I have always told Kate that if I ever had a stroke I wanted her to make sure to play music for me. I went so far as to say that I was going to write down types of music and specific albums to play at different times of the day. I’ve never actually done that, but the advent of the iPod gave me the idea of storing my entire music library on one and creating the appropriate playlists. Now that technology has evolved even more, I do have my entire library on my phone. The funny thing is that with streaming there is little need for that. I still haven’t created those playlists, but I’m a lot closer to getting there. I never guessed that I would be playing music for Kate rather than her playing for me.

Much has been written about the power of music with people with dementia. I don’t need any formal studies to prove it to me. It has been great therapy for both of us.

Kate and Music

Yesterday’s musical experience with Ellen had gone so well that after we got home last night, I turned on our TV to YouTube. I did a quick search of several other types of music videos we might enjoy with her or just for ourselves. I noticed a performance of Dvorak’s “Symphony from the New World” by the New York Philharmonic. I’ve loved it since I was introduced to it in our high school band and orchestra. I turned it on while Kate was working jigsaw puzzles on her iPad. In a few minutes, I noticed that she had put the iPad down and was absorbed with the music. It was 43 minutes long, and she watched the entire performance and loved it.
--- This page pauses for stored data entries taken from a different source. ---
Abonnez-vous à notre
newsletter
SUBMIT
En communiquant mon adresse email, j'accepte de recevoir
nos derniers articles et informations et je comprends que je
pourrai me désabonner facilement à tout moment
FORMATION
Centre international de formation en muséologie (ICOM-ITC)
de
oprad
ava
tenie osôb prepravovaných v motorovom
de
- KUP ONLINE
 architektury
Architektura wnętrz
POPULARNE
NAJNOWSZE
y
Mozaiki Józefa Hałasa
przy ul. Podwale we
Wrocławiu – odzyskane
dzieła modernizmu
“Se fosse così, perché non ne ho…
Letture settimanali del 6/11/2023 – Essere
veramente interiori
I’ve often mentioned that music has played an important role in our marriage starting with our first date. I don’t believe I have ever said that Kate’s musical tastes have always been narrower than my own. She has always enjoyed some classical music, but it has been limited to a few familiar works. We have had season tickets to our local symphony since the late 1980s. She has always attended because I was drawn to the music. She was not. In recent years, she has been even less enthusiastic. I think we attended only one concert this past year. The primary reason is that she is often tired after dinner. Except for our music nights at Casa Bella that start at 6:00, we haven’t scheduled anything at night in a long time.
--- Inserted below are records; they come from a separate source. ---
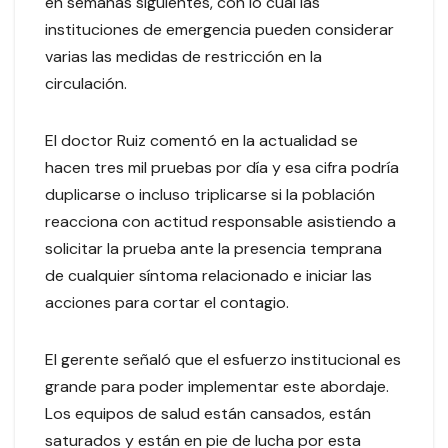
en semanas siguientes, con lo cual las
instituciones de emergencia pueden considerar
varias las medidas de restricción en la
circulación.
El doctor Ruiz comentó en la actualidad se
hacen tres mil pruebas por día y esa cifra podría
duplicarse o incluso triplicarse si la población
reacciona con actitud responsable asistiendo a
solicitar la prueba ante la presencia temprana
de cualquier síntoma relacionado e iniciar las
acciones para cortar el contagio.
El gerente señaló que el esfuerzo institucional es
grande para poder implementar este abordaje.
Los equipos de salud están cansados, están
saturados y están en pie de lucha por esta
Given that she hasn’t enjoyed classical music as much as I do, I’ve been somewhat surprised and pleased that she now seems to enjoy a much broader range of music like the Dvorak symphony she watched/listened to last night. Even more surprising is her appreciation of some of my favorite sacred choral music. She has never liked what she refers to as my “monk” music. Just yesterday, I played an album of sacred music by a Russian choral group and asked how she liked it. She said, “It’s beautiful.” I couldn’t believe it.

I’ve begun to wonder why the change. Could it be that its because she has heard me play so much classical music over the years? That would be a reasonable guess and, perhaps, the correct answer. On the other hand, could it have something to do with her Alzheimer’s. Maybe she has become more dependent on music as she has lost her ability to engage in other types of pleasure like working in the yard or working on photo albums on her computer.

I don’t think I will ever know for sure, but I am inclined to think that our binging on music since her diagnosis has led to a greater appreciation of a broader range of musical genres. We’ve been attending opera night at Casa Bella for most of the time since her diagnosis. The same is true for attendance at both the Live in HD at the Met productions and live opera performances as well. In addition, as part of my own therapy, I play music virtually the entire time I am at home. Thus, she has been exposed to music more than ever before. To me, the “why” is not so important. It’s just something I wonder about. The best thing is that we are enjoying more music together than every before.

I should also add that she doesn’t like all music. She frequently comments about the music we hear in restaurants. She tends to prefer softer more melodic music. That includes a lot of older songs and ballads and songs from popular musicals. I am sensitive to these preferences in my own musical selections. It seems to work for both of us.